REQUIRED WORK: Your answer should be the lines below from the one with "58 Nikhef, National" to the one with "64 Wayne State", both included, given again exactly and with nothing added.

[DATA TO PROCESS]

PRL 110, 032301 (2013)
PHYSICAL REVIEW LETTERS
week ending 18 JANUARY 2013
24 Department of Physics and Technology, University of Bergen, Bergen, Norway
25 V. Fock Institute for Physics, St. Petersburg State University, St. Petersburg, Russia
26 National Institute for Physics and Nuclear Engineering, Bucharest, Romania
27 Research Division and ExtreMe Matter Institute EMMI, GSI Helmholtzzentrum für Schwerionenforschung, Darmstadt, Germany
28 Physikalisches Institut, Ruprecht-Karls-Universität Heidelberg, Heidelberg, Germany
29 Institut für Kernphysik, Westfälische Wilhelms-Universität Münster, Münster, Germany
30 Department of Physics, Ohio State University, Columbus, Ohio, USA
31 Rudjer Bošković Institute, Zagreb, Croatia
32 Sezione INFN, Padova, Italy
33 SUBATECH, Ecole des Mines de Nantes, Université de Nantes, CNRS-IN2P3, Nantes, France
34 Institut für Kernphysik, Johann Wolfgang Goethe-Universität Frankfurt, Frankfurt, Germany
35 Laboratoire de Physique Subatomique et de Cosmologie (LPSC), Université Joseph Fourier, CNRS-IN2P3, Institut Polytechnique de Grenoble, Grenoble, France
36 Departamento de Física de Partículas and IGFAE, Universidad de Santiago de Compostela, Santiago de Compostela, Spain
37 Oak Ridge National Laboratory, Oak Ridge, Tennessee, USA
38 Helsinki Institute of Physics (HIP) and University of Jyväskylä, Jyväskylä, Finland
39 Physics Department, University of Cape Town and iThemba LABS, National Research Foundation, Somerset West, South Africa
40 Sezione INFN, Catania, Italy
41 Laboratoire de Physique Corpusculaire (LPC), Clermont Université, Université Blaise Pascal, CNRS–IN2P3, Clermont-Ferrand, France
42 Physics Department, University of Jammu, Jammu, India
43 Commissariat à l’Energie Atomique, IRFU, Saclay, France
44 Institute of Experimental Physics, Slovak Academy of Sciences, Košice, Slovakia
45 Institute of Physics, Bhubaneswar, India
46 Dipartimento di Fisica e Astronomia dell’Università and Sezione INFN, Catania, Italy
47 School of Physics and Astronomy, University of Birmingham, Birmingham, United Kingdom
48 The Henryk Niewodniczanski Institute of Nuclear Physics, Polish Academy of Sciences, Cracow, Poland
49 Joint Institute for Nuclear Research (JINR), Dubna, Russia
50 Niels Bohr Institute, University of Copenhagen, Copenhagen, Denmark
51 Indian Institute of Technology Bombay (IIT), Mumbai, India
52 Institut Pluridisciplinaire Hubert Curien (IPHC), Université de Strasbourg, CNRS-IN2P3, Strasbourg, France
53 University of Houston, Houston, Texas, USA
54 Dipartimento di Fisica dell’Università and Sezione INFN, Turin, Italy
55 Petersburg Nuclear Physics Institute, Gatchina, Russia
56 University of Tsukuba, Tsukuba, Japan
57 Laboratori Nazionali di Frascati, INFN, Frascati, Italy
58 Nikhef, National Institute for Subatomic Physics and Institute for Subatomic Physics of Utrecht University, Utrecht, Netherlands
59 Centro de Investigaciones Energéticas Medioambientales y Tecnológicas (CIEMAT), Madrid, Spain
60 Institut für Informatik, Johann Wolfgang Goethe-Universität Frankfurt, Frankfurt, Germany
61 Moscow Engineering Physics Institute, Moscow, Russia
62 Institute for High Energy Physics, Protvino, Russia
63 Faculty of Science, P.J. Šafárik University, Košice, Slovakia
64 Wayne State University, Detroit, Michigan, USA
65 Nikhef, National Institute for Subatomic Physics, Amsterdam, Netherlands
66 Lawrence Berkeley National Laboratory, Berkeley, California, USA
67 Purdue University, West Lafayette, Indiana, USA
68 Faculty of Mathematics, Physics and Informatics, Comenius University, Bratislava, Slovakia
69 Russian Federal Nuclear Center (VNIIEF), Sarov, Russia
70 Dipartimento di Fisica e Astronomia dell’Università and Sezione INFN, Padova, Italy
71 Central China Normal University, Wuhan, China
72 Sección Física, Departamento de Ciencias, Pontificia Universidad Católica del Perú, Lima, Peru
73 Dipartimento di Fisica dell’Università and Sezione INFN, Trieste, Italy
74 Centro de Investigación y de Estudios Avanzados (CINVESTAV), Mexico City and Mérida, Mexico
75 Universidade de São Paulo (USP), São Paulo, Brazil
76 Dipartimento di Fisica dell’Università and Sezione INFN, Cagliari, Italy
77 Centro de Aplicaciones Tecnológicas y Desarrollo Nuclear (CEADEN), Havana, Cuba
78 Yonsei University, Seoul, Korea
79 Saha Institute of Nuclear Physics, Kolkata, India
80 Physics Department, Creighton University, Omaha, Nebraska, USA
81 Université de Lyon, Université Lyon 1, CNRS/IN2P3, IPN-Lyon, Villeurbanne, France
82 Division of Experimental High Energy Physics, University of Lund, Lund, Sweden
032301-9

[/DATA TO PROCESS]

RESPONSE TO THIS EXERCISE:
58 Nikhef, National Institute for Subatomic Physics and Institute for Subatomic Physics of Utrecht University, Utrecht, Netherlands
59 Centro de Investigaciones Energéticas Medioambientales y Tecnológicas (CIEMAT), Madrid, Spain
60 Institut für Informatik, Johann Wolfgang Goethe-Universität Frankfurt, Frankfurt, Germany
61 Moscow Engineering Physics Institute, Moscow, Russia
62 Institute for High Energy Physics, Protvino, Russia
63 Faculty of Science, P.J. Šafárik University, Košice, Slovakia
64 Wayne State University, Detroit, Michigan, USA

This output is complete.